You find a promising new app, watch a 45-minute YouTube video about it then BOOM you’re convinced THIS is the system that’ll finally change your life.
But it gets worse my friend.
You’re not just downloading a new app, you’re migrating your entire knowledge base
Want to try five different systems in the same year?
That’s 200+ hours of setup time SIR.
Do you really want to actually master one system and build compound knowledge?
Or add another just year of nothing on top.
Buy their system, use their templates and you’re golden balls, their framework works for them so it must work for you.
But if you’re an independent thinker trying to build your own system or someone who just wants to capture thoughts without the overhead?
The cruel irony is that most productivity advice is just repackaged common sense.
Tiago Forte courses, productivity guru content and “revolutionary” frameworks ALL created this.
Then they sell it back to you as a transformation.
Fun fact it was actually people like David Allen who started this whole “system will save you” industrial complex.
Getting Things Done.
(Charging people to learn principles they could’ve easily figured out themselves.)
For reference, there are over 10,000 productivity apps on the market.
No matter how much time you have, no one wants to waste another weekend setting up a new system.
But why does picking ONE system and sticking with it matter you might be asking?
Well most people download the app and never look anywhere beyond the initial setup.
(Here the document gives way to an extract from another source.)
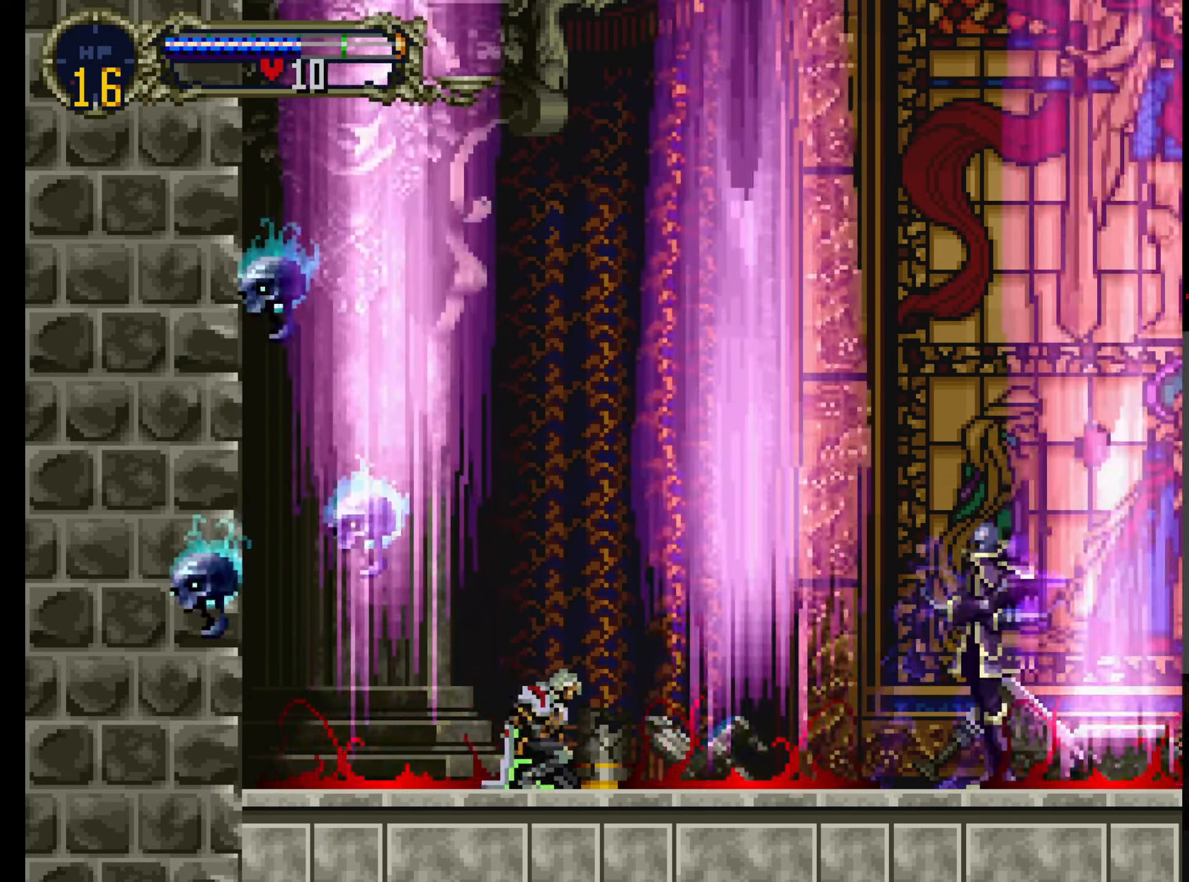
{"buttons": [], "left_stick": "center", "events": []}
Failing to recognize that the valuable progress you make comes from consistent use, accumulated notes over time, and having to actually DO THE WORK yourself.
Hence why it’s so important to not just chase shiny new productivity tools.
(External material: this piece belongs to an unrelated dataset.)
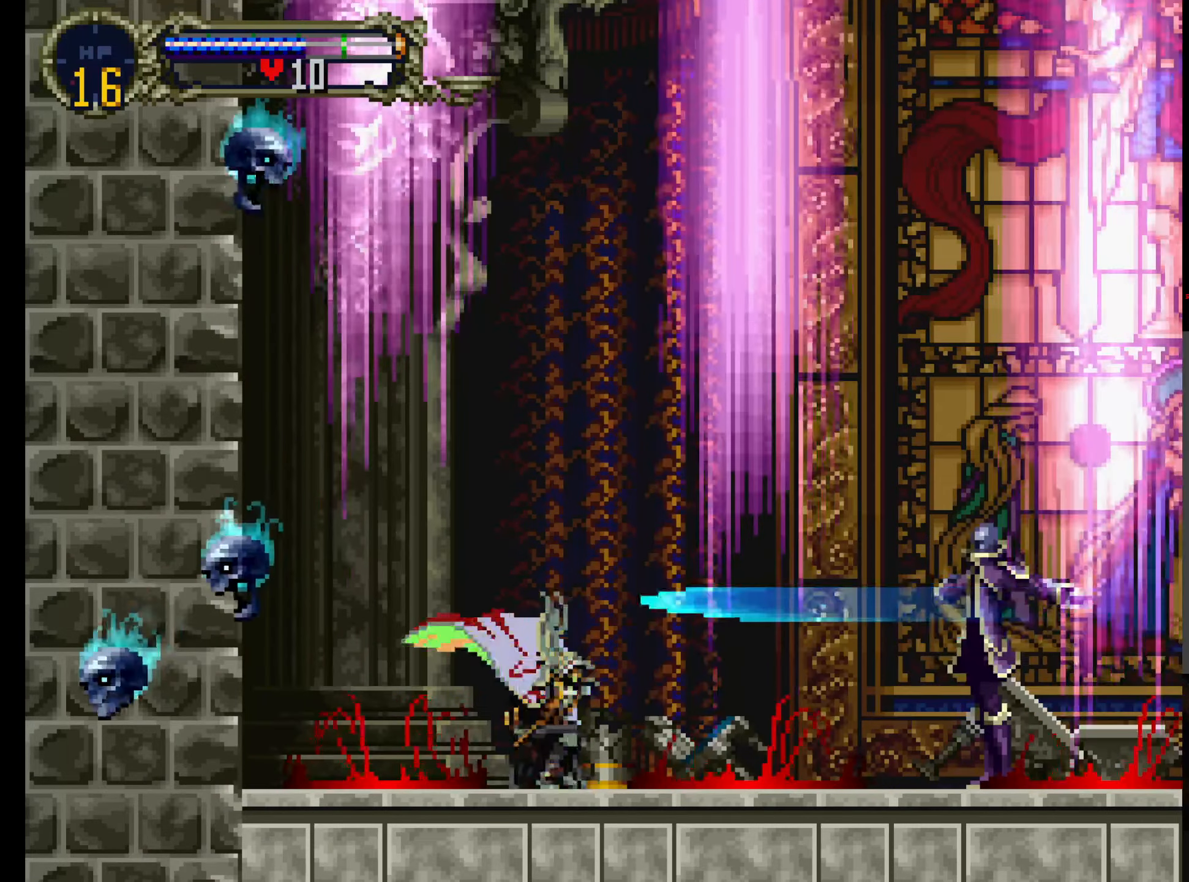
{"buttons": [], "left_stick": "center", "events": []}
Even though we all do it sometimes when we’re bored.
(Grass is always greener)
Here’s the pattern:
Warren Buffett doesn’t constantly look at what Soros and other investors are doing.
He develops his own frameworks and sticks with his own decisions.
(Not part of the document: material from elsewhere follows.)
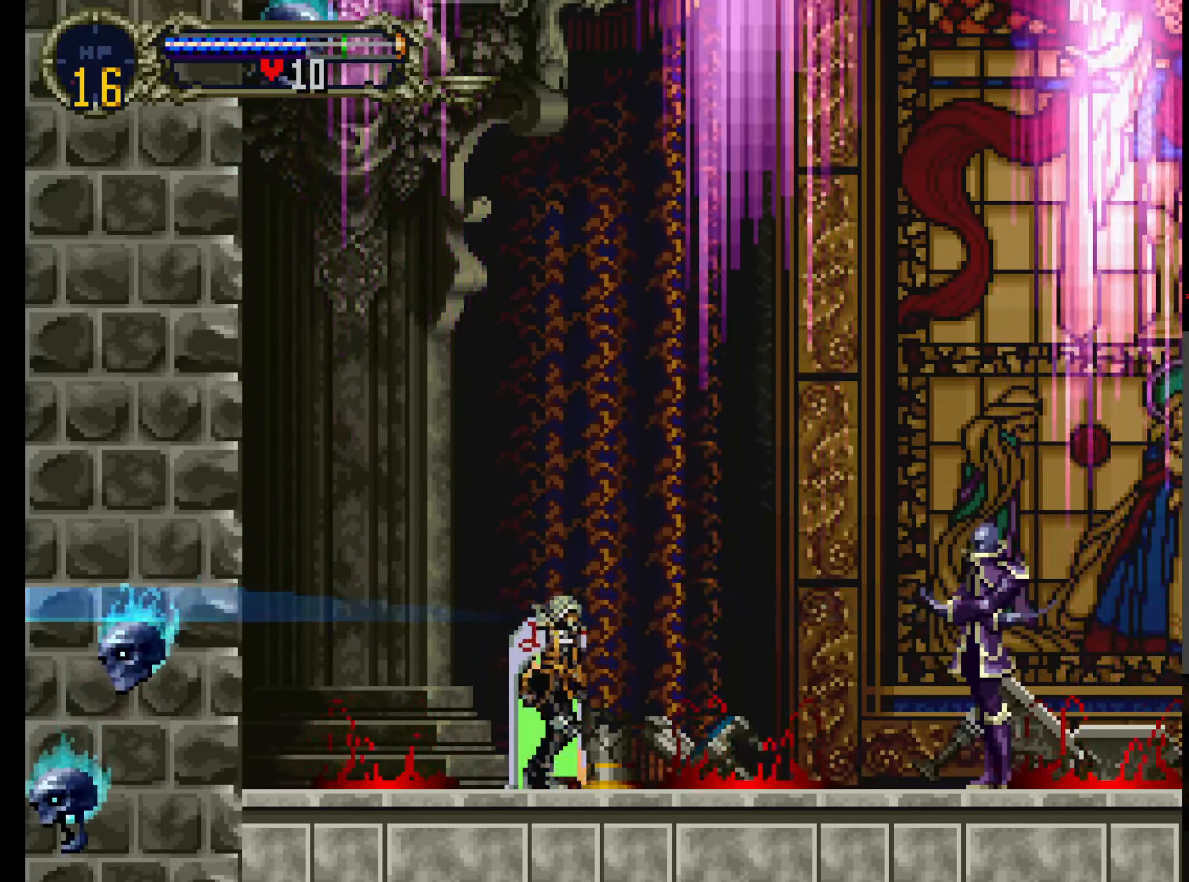
{"buttons": ["B"], "left_stick": "center", "events": [[84, "DPAD_LEFT", "down"], [167, "DPAD_LEFT", "up"], [250, "DPAD_UP", "down"], [300, "DPAD_UP", "up"], [450, "B", "down"]]}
Does he optimize every 3 months when a new investment strategy drops?
No.
He masters HIS game.
The actual problem isn’t the tools.
It’s the inability to be present with what you already have.
You believe the solution is external, new app equals new you, but the issue is commitment not capability.
When you’re flaky you get caught in the loop:
New system → Learning curve → Excitement fades → See new system → Switch → Learning curve → Repeat forever.
The consequences?
Information scattered across 10 different apps.
Constant re-learning instead of progressing.
Migration fatigue every few months.
Lost context and connections.
Zero compound growth in your thinking.
Time investment breakdown:
80% switching and learning new tools.
15% migrating old content.
5% actual thinking and creating.
This is backwards my friend.
The solution: Pick your source code.
Source code = Your fundamental operating system for thinking and organizing.
Pick it, stick with it, ignore the noise about other systems.
Refine YOUR system over time.
Stay present with your chosen method when everyone else switches.
It doesn’t matter what you choose.
Valid source codes:
Pen and paper in a box, plain text files, index cards, notebooks, Obsidian, Notion, Google Docs, voice memos, physical filing system.
If for you that means picking up a pen and paper and keeping it in a box somewhere then so be it.
What matters:
You chose it intentionally.
You stick with it.
You actually USE it.
You refine YOUR system not chase others.
Deep > Wide
Flaky approach (wide, shallow): Try 20 different systems, never master any of them, constantly at beginner level, always excited never competent.
Committed approach (narrow, deep): Choose 1 system, master it completely, develop expertise and efficiency, build compound knowledge over years.
The paradox:
Constraints breed creativity, limitations force innovation.
When you commit to ONE system you become ingenious at making it work for everything you need.
Once you choose, STOP LOOKING.
Delete productivity YouTube from your watch history.
Unsubscribe from productivity newsletters.
Stop reading “I switched to [app]” articles.
Ignore “my system” tweets.
Close the door on alternatives.
You can’t be present with your system while constantly dating others.